Pasal 8 s/d 18 Cukup jelas
Pasal 19
Yang dapat
menjadi wali terdiri dari wali nasab dan wali hakim, wali anak angkat dilakukan
oleh ayah kandung.
Pasal 20 s/d 71 Cukup jelas
Pasal 72
Yang dimaksud
dengan penipuan ialah bila suami mengaku jejaka pada waktu nikah kemudian
ternyata diketahui sudah beristeri sehingga terjadi poligami tanpa izin
Pengadilan.

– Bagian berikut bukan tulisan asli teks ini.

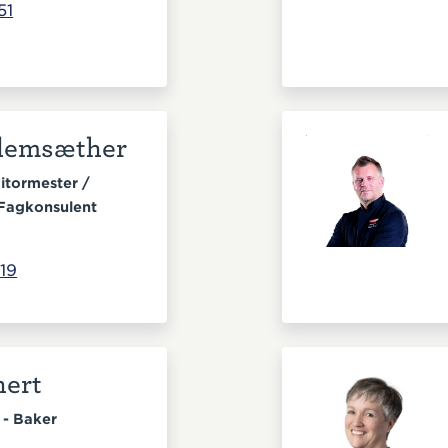
51
llemsæther
itormester /
Fagkonsulent
19
hert
 - Baker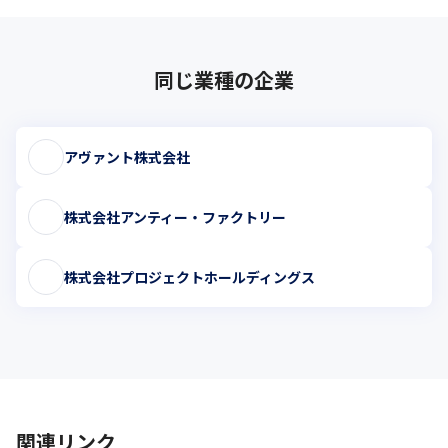
同じ業種の企業
アヴァント株式会社
株式会社アンティー・ファクトリー
株式会社プロジェクトホールディングス
関連リンク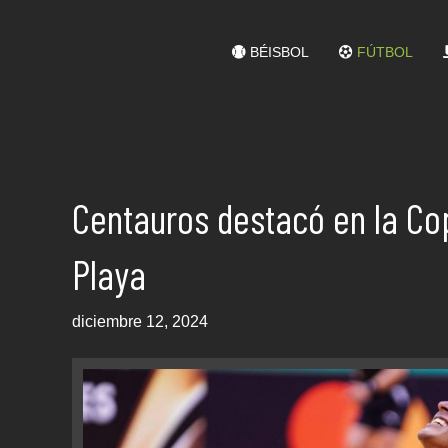
BÉISBOL
FÚTBOL
Centauros destacó en la Co
Playa
diciembre 12, 2024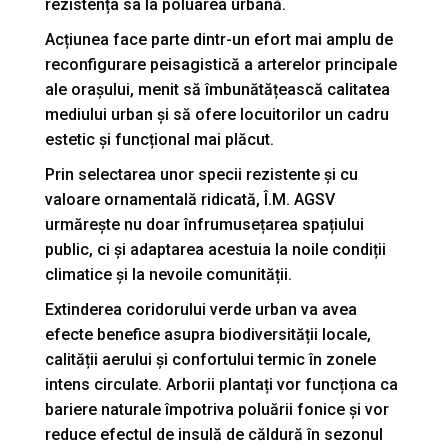
rezistența sa la poluarea urbană.
Acțiunea face parte dintr-un efort mai amplu de
reconfigurare peisagistică a arterelor principale
ale orașului, menit să îmbunătățească calitatea
mediului urban și să ofere locuitorilor un cadru
estetic și funcțional mai plăcut.
Prin selectarea unor specii rezistente și cu
valoare ornamentală ridicată, Î.M. AGSV
urmărește nu doar înfrumusețarea spațiului
public, ci și adaptarea acestuia la noile condiții
climatice și la nevoile comunității.
Extinderea coridorului verde urban va avea
efecte benefice asupra biodiversității locale,
calității aerului și confortului termic în zonele
intens circulate. Arborii plantați vor funcționa ca
bariere naturale împotriva poluării fonice și vor
reduce efectul de insulă de căldură în sezonul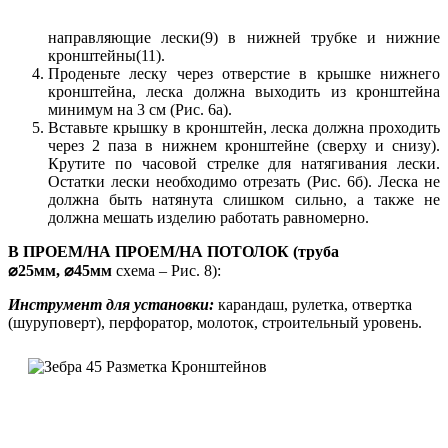
направляющие лески(9) в нижней трубке и нижние
кронштейны(11).
Проденьте леску через отверстие в крышке нижнего
кронштейна, леска должна выходить из кронштейна
минимум на 3 см (Рис. 6а).
Вставьте крышку в кронштейн, леска должна проходить
через 2 паза в нижнем кронштейне (сверху и снизу).
Крутите по часовой стрелке для натягивания лески.
Остатки лески необходимо отрезать (Рис. 6б). Леска не
должна быть натянута слишком сильно, а также не
должна мешать изделию работать равномерно.
В ПРОЕМ/НА ПРОЕМ/НА ПОТОЛОК (труба
⌀25мм,
⌀
45мм
схема – Рис. 8):
Инструмент для установки:
карандаш, рулетка, отвертка
(шуруповерт), перфоратор, молоток, строительный уровень.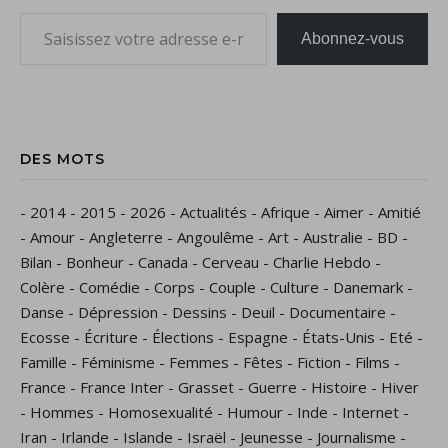
Saisissez votre adresse e-mail…
Abonnez-vous
DES MOTS
-
2014
-
2015
-
2026
-
Actualités
-
Afrique
-
Aimer
-
Amitié
-
Amour
-
Angleterre
-
Angoulême
-
Art
-
Australie
-
BD
-
Bilan
-
Bonheur
-
Canada
-
Cerveau
-
Charlie Hebdo
-
Colère
-
Comédie
-
Corps
-
Couple
-
Culture
-
Danemark
-
Danse
-
Dépression
-
Dessins
-
Deuil
-
Documentaire
-
Ecosse
-
Écriture
-
Élections
-
Espagne
-
États-Unis
-
Eté
-
Famille
-
Féminisme
-
Femmes
-
Fêtes
-
Fiction
-
Films
-
France
-
France Inter
-
Grasset
-
Guerre
-
Histoire
-
Hiver
-
Hommes
-
Homosexualité
-
Humour
-
Inde
-
Internet
-
Iran
-
Irlande
-
Islande
-
Israël
-
Jeunesse
-
Journalisme
-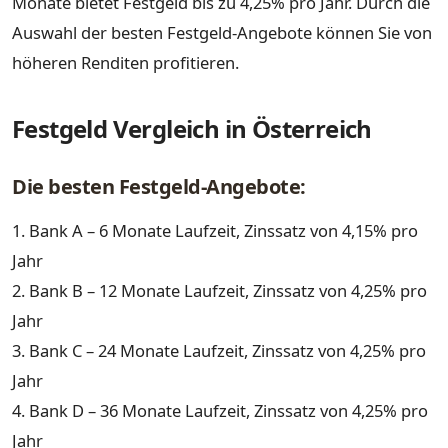
Monate bietet Festgeld bis zu 4,25% pro Jahr. Durch die
Auswahl der besten Festgeld-Angebote können Sie von
höheren Renditen profitieren.
Festgeld Vergleich in Österreich
Die besten Festgeld-Angebote:
1. Bank A – 6 Monate Laufzeit, Zinssatz von 4,15% pro
Jahr
2. Bank B – 12 Monate Laufzeit, Zinssatz von 4,25% pro
Jahr
3. Bank C – 24 Monate Laufzeit, Zinssatz von 4,25% pro
Jahr
4. Bank D – 36 Monate Laufzeit, Zinssatz von 4,25% pro
Jahr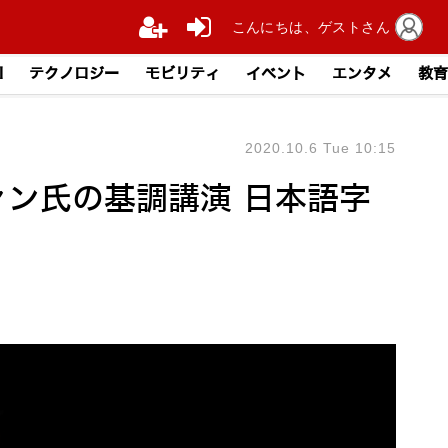
こんにちは、ゲストさん
I
テクノロジー
モビリティ
イベント
エンタメ
教育
2020.10.6 Tue 10:15
ファン氏の基調講演 日本語字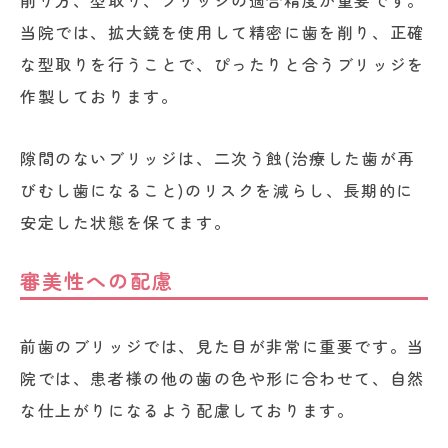
削り方、型取り、ブリッジの適合精度が重要です。
当院では、拡大鏡を使用して精密に歯を削り、正確
な型取りを行うことで、ぴったりと合うブリッジを
作製しております。
隙間のないブリッジは、二次う蝕(治療した歯が再
びむし歯になること)のリスクを減らし、長期的に
安定した状態を保てます。
審美性への配慮
前歯のブリッジでは、見た目が非常に重要です。当
院では、患者様の他の歯の色や形に合わせて、自然
な仕上がりになるよう配慮しております。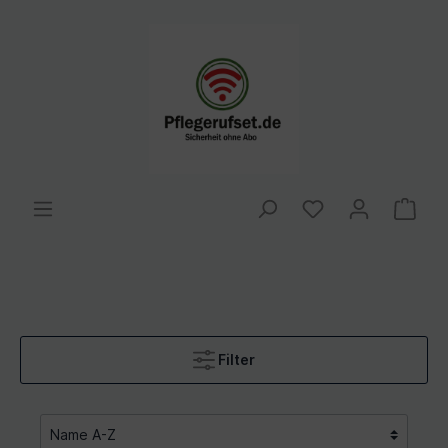
Filter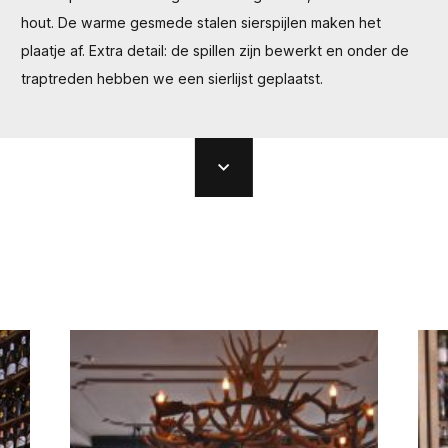
hout. De warme gesmede stalen sierspijlen maken het
plaatje af. Extra detail: de spillen zijn bewerkt en onder de
traptreden hebben we een sierlijst geplaatst.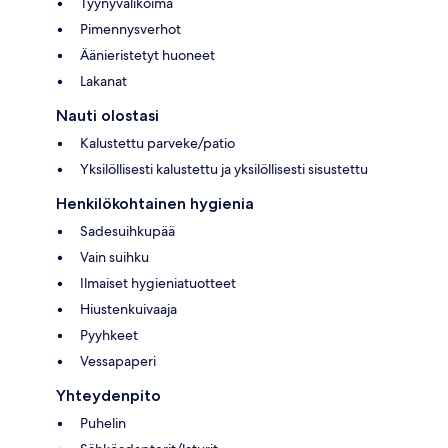
Tyynyvalikoima
Pimennysverhot
Äänieristetyt huoneet
Lakanat
Nauti olostasi
Kalustettu parveke/patio
Yksilöllisesti kalustettu ja yksilöllisesti sisustettu
Henkilökohtainen hygienia
Sadesuihkupää
Vain suihku
Ilmaiset hygieniatuotteet
Hiustenkuivaaja
Pyyhkeet
Vessapaperi
Yhteydenpito
Puhelin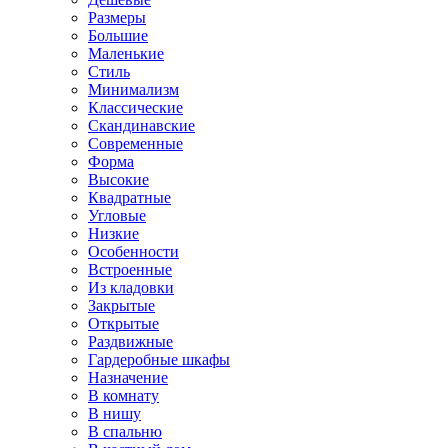
Размеры
Большие
Маленькие
Стиль
Минимализм
Классические
Скандинавские
Современные
Форма
Высокие
Квадратные
Угловые
Низкие
Особенности
Встроенные
Из кладовки
Закрытые
Открытые
Раздвижные
Гардеробные шкафы
Назначение
В комнату
В нишу
В спальню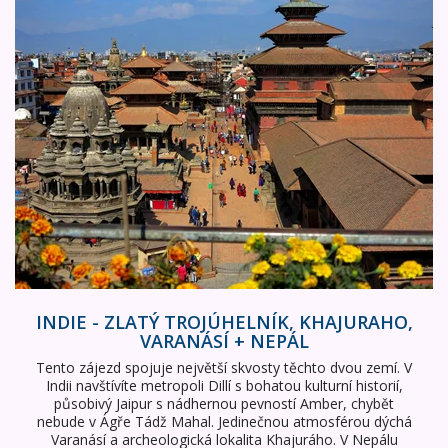
INDIE - Zlatý trojúhelník, Khajuraho, Varanásí + NEPÁL
INDIE - ZLATÝ TROJÚHELNÍK, KHAJURAHO,
VARANÁSÍ + NEPÁL
Tento zájezd spojuje největší skvosty těchto dvou zemí. V
Indii navštívíte metropoli Dillí s bohatou kulturní historií,
působivý Jaipur s nádhernou pevností Amber, chybět
nebude v Ágře Tádž Mahal. Jedinečnou atmosférou dýchá
Varanásí a archeologická lokalita Khajuráho. V Nepálu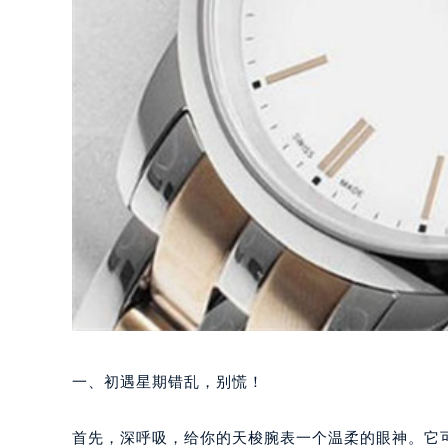
一、初遇星期错乱，别慌！
首先，深呼吸，给你的天梭腕表一个温柔的眼神。它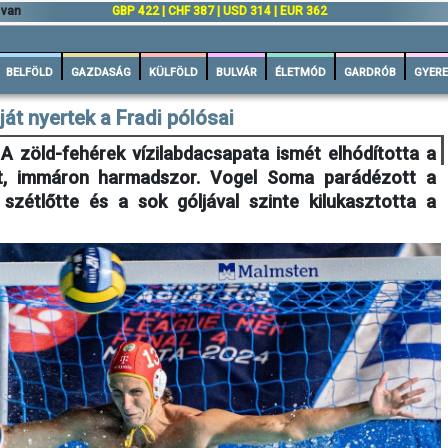
 van
GBP 422 | CHF 387 | USD 314 | EUR 362
BELFÖLD
GAZDASÁG
KÜLFÖLD
BULVÁR
ÉLETMÓD
GARDRÓB
GYERE
át nyertek a Fradi pólósai
A zöld-fehérek vízilabdacsapata ismét elhódította a
át, immáron harmadszor. Vogel Soma parádézott a
zétlőtte és a sok góljával szinte kilukasztotta a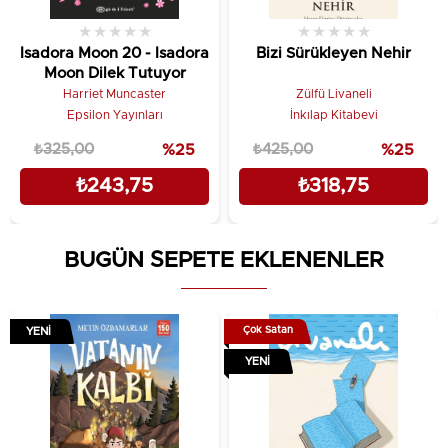
★
★
★
★
★
★
★
★
★
★
Isadora Moon 20 - Isadora
Bizi Sürükleyen Nehir
Moon Dilek Tutuyor
Harriet Muncaster
Zülfü Livaneli
Epsilon Yayınları
İnkılap Kitabevi
₺325,00
%25
₺425,00
%25
₺243,75
₺318,75
BUGÜN SEPETE EKLENENLER
Çok Satan
YENI
YENI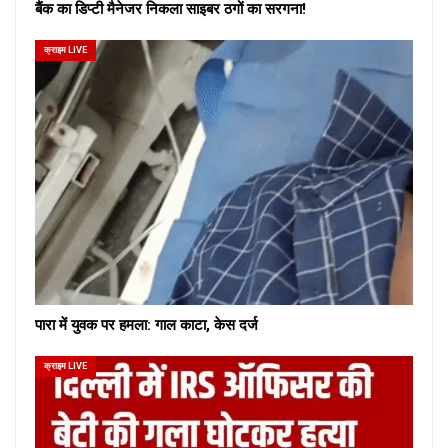
बैंक का डिप्टी मैनेजर निकला साइबर ठगों का सरगना!
क्राइम LIVE
पारा में युवक पर हमला: गाल काटा, केस दर्ज
क्राइम LIVE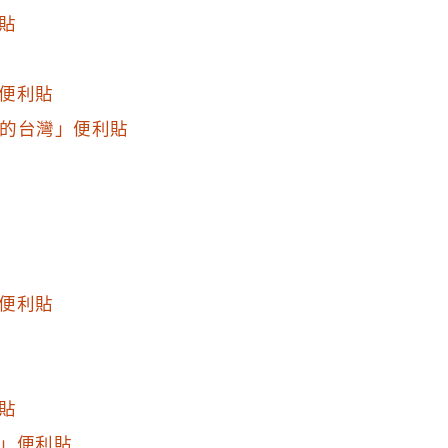
貼
便利貼
有民主的台灣」便利貼
便利貼
貼
」便利貼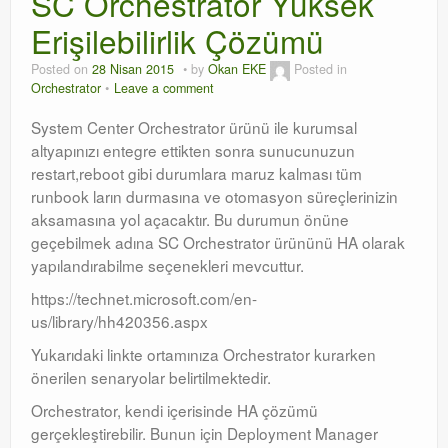
SC Orchestrator Yüksek
Erişilebilirlik Çözümü
Orchestrator
Posted on
28 Nisan 2015
by
Okan EKE
Posted in
Watchguard
Orchestrator
Leave a comment
PHP & MySQL
System Center Orchestrator ürünü ile kurumsal
altyapınızı entegre ettikten sonra sunucunuzun
Exchange
restart,reboot gibi durumlara maruz kalması tüm
runbook ların durmasına ve otomasyon süreçlerinizin
aksamasına yol açacaktır. Bu durumun önüne
geçebilmek adına SC Orchestrator ürününü HA olarak
yapılandırabilme seçenekleri mevcuttur.
https://technet.microsoft.com/en-
us/library/hh420356.aspx
Yukarıdaki linkte ortamınıza Orchestrator kurarken
önerilen senaryolar belirtilmektedir.
Orchestrator, kendi içerisinde HA çözümü
gerçekleştirebilir. Bunun için Deployment Manager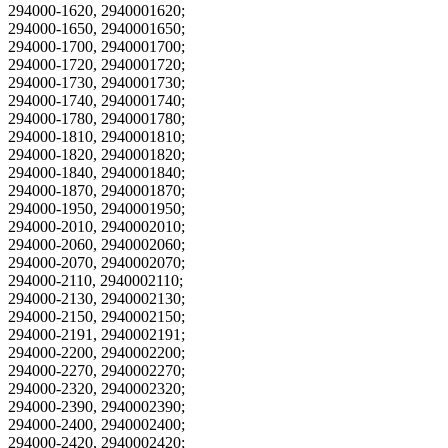
294000-1620, 2940001620;
294000-1650, 2940001650;
294000-1700, 2940001700;
294000-1720, 2940001720;
294000-1730, 2940001730;
294000-1740, 2940001740;
294000-1780, 2940001780;
294000-1810, 2940001810;
294000-1820, 2940001820;
294000-1840, 2940001840;
294000-1870, 2940001870;
294000-1950, 2940001950;
294000-2010, 2940002010;
294000-2060, 2940002060;
294000-2070, 2940002070;
294000-2110, 2940002110;
294000-2130, 2940002130;
294000-2150, 2940002150;
294000-2191, 2940002191;
294000-2200, 2940002200;
294000-2270, 2940002270;
294000-2320, 2940002320;
294000-2390, 2940002390;
294000-2400, 2940002400;
294000-2420, 2940002420;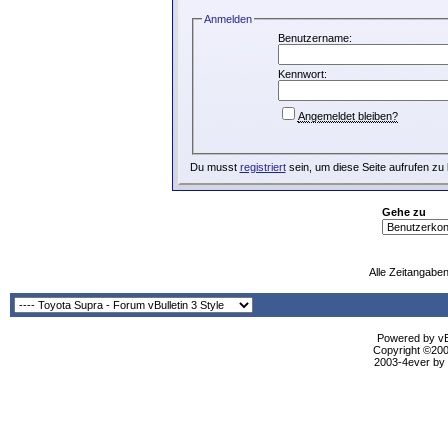
Anmelden
Benutzername:
Kennwort:
Angemeldet bleiben?
Du musst
registriert
sein, um diese Seite aufrufen zu
Gehe zu
Alle Zeitangaben
Powered by vBu
Copyright ©2000
2003-4ever by B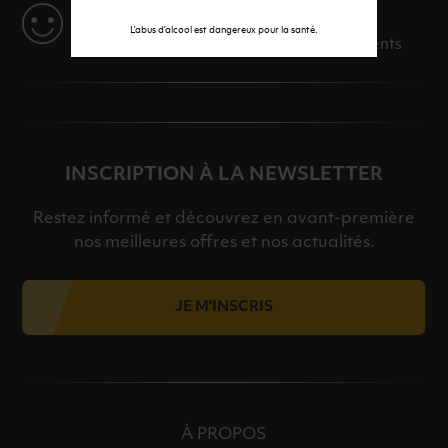
SERVICE
L’abus d’alcool est dangereux pour la santé.
Des solutions adaptées à vos événements
INSCRIPTION À LA NEWSLETTER
Restez informé et découvrez en avant-première
nos meilleures offres et nos actualités.
JE M'INSCRIS
À PROPOS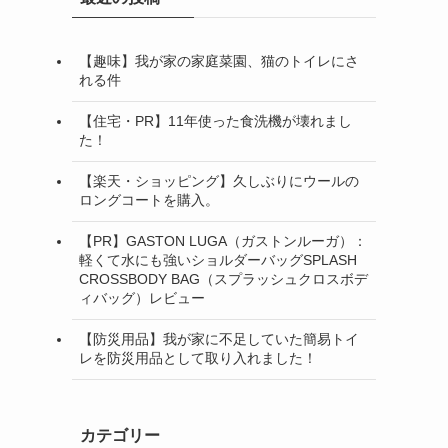
【趣味】我が家の家庭菜園、猫のトイレにさ
れる件
【住宅・PR】11年使った食洗機が壊れまし
た！
【楽天・ショッピング】久しぶりにウールの
ロングコートを購入。
【PR】GASTON LUGA（ガストンルーガ）：
軽くて水にも強いショルダーバッグSPLASH
CROSSBODY BAG（スプラッシュクロスボデ
ィバッグ）レビュー
【防災用品】我が家に不足していた簡易トイ
レを防災用品として取り入れました！
カテゴリー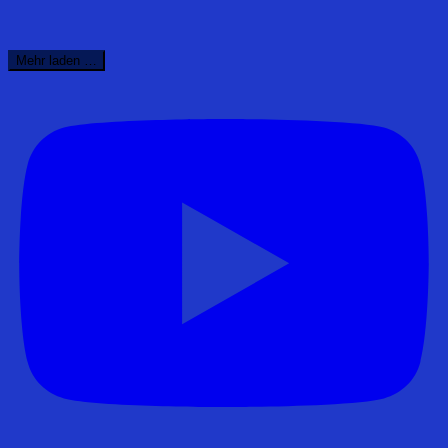
Mehr laden …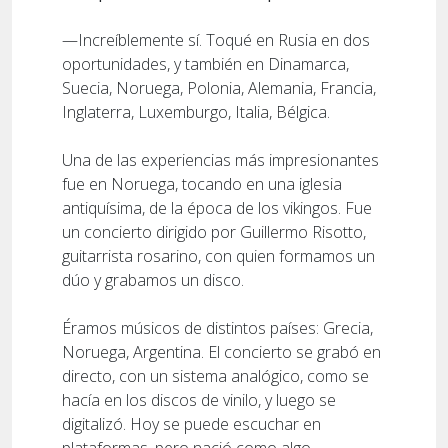
—Increíblemente sí. Toqué en Rusia en dos
oportunidades, y también en Dinamarca,
Suecia, Noruega, Polonia, Alemania, Francia,
Inglaterra, Luxemburgo, Italia, Bélgica.
Una de las experiencias más impresionantes
fue en Noruega, tocando en una iglesia
antiquísima, de la época de los vikingos. Fue
un concierto dirigido por Guillermo Risotto,
guitarrista rosarino, con quien formamos un
dúo y grabamos un disco.
Éramos músicos de distintos países: Grecia,
Noruega, Argentina. El concierto se grabó en
directo, con un sistema analógico, como se
hacía en los discos de vinilo, y luego se
digitalizó. Hoy se puede escuchar en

Demikian pula penipuan
terhadap identitas diri.
Pasal 73 s/d 86 Cukup jelas
Pasal 87
Ketentuan pasal
ini diberlakukan setelah berlakunya Undang-undang Peradilan Agama.
Pasal 88 s/d 93 Cukup jelas
Pasal 94
Ketentuan pasal
ini diberlakukan setelah berlakunya Undang-undang Peradilan Agama.
Pasal 95 s/d 97
Cukup jelas
Pasal 98
Ketentuan pasal
ini diberlakukan setelah berlakunya Undang-undang Peradilan Agama.
Pasal 99 s/d 102
Cukup jelas
Pasal 103
Ketentuan pasal
ini diberlakukan setelah berlakunya Undang-undang Peradilan Agama.
Pasal 104 s/d
106
Cukup jelas
Pasal 107
Ketentuan pasal
ini diberlakukan setelah berlakunya Undang-undang Peradilan Agama.
Pasal 108 s/d
118
Cukup jelas
Pasal 119
Setiap talak yang
dijatuhkan oleh Pengadilan agama adalah talak ba’in sughraa.
Pasal 120 s/d
128
Cukup jelas
Pasal 129
Ketentuan pasal
ini diberlakukan setelah berlakunya Undang-undang Peradilan Agama.
Pasal 130 Cukup jelas
Paal 131
Ketentuan pasal
ini diberlakukan setelah berlakunya Undang-undang Peradilan Agama.
Pasal 132
Ketentuan pasal
ini diberlakukan setelah berlakunya Undang-undang Peradilan Agama.
Pasal 133 s/d
147
Cukup jelas
Pasal 148
Ketentuan pasal
ini diberlakukan setelah berlakunya Undang-undang Peradilan Agama.
Pasal 149 s/d
185
Yang dimaksud
dengan anak yang lahir di luar perkawinan adalah anak yang dilahirkan di luar
perkawinan yang sah atau akibat hubungan yang tidak sah.
Pasal 187 s/d 228 Cukup jelas
Pasal 229
Ketentuan dalam
pasal ini berlaku untuk Buku I, Buku II dan Buku III.